Visualizing Benchmark Results

import matplotlib.pyplot as plt
import numpy as np

def plot_model_comparison(scores: List[ModelScore]):
    """Create radar chart comparing models"""

    models = list(set(s.model_name for s in scores))
    benchmarks = list(set(s.benchmark for s in scores))

    # Create score matrix
    score_matrix = {}
    for model in models:
        score_matrix[model] = {}
        for benchmark in benchmarks:
            matching = [s for s in scores
                       if s.model_name == model and s.benchmark == benchmark]
            score_matrix[model][benchmark] = matching[0].score if matching else 0

    # Plot
    angles = np.linspace(0, 2 * np.pi, len(benchmarks), endpoint=False).tolist()
    angles += angles[:1]  # Close the plot

    fig, ax = plt.subplots(figsize=(10, 10), subplot_kw=dict(polar=True))

    for model in models:
        values = [score_matrix[model].get(b, 0) for b in benchmarks]
        values += values[:1]
        ax.plot(angles, values, label=model, linewidth=2)
        ax.fill(angles, values, alpha=0.1)
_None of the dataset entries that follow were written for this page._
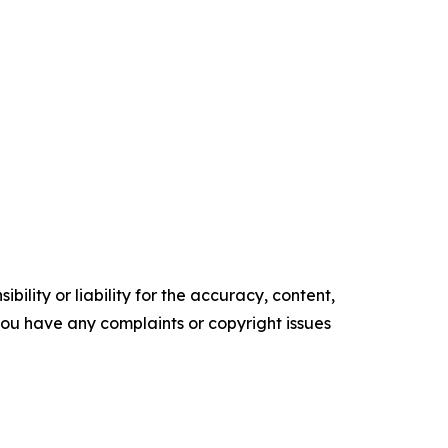
ility or liability for the accuracy, content,
f you have any complaints or copyright issues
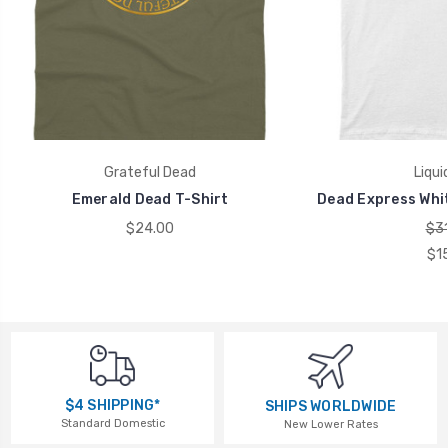
Grateful Dead
Liqui
Emerald Dead T-Shirt
Dead Express Whit
$24.00
$31
$1
$4 SHIPPING*
SHIPS WORLDWIDE
Standard Domestic
New Lower Rates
    ax.set_xticks(angles[:-1])
    ax.set_xticklabels(benchmarks)
    ax.set_ylim(0, 1)
    ax.legend(loc='upper right', bbox_to_anchor=(1.3, 1.0))
    ax.set_title("Model Benchmark Comparison")

    plt.tight_layout()
    plt.savefig("benchmark_comparison.png")
    plt.show()

# Generate comparison
plot_model_comparison(model_scores)

Key Insights

No single benchmark tells the whole story - Use multiple benchmarks
Domain-specific evaluation is crucial - Test on your actual use case
Benchmark scores can be gamed - Be skeptical of outlier results
Human baselines matter - Compare against human performance

Conclusion

Benchmarks provide useful signals but shouldn’t be the only factor in model selection. Always validate with your specific use cases and data.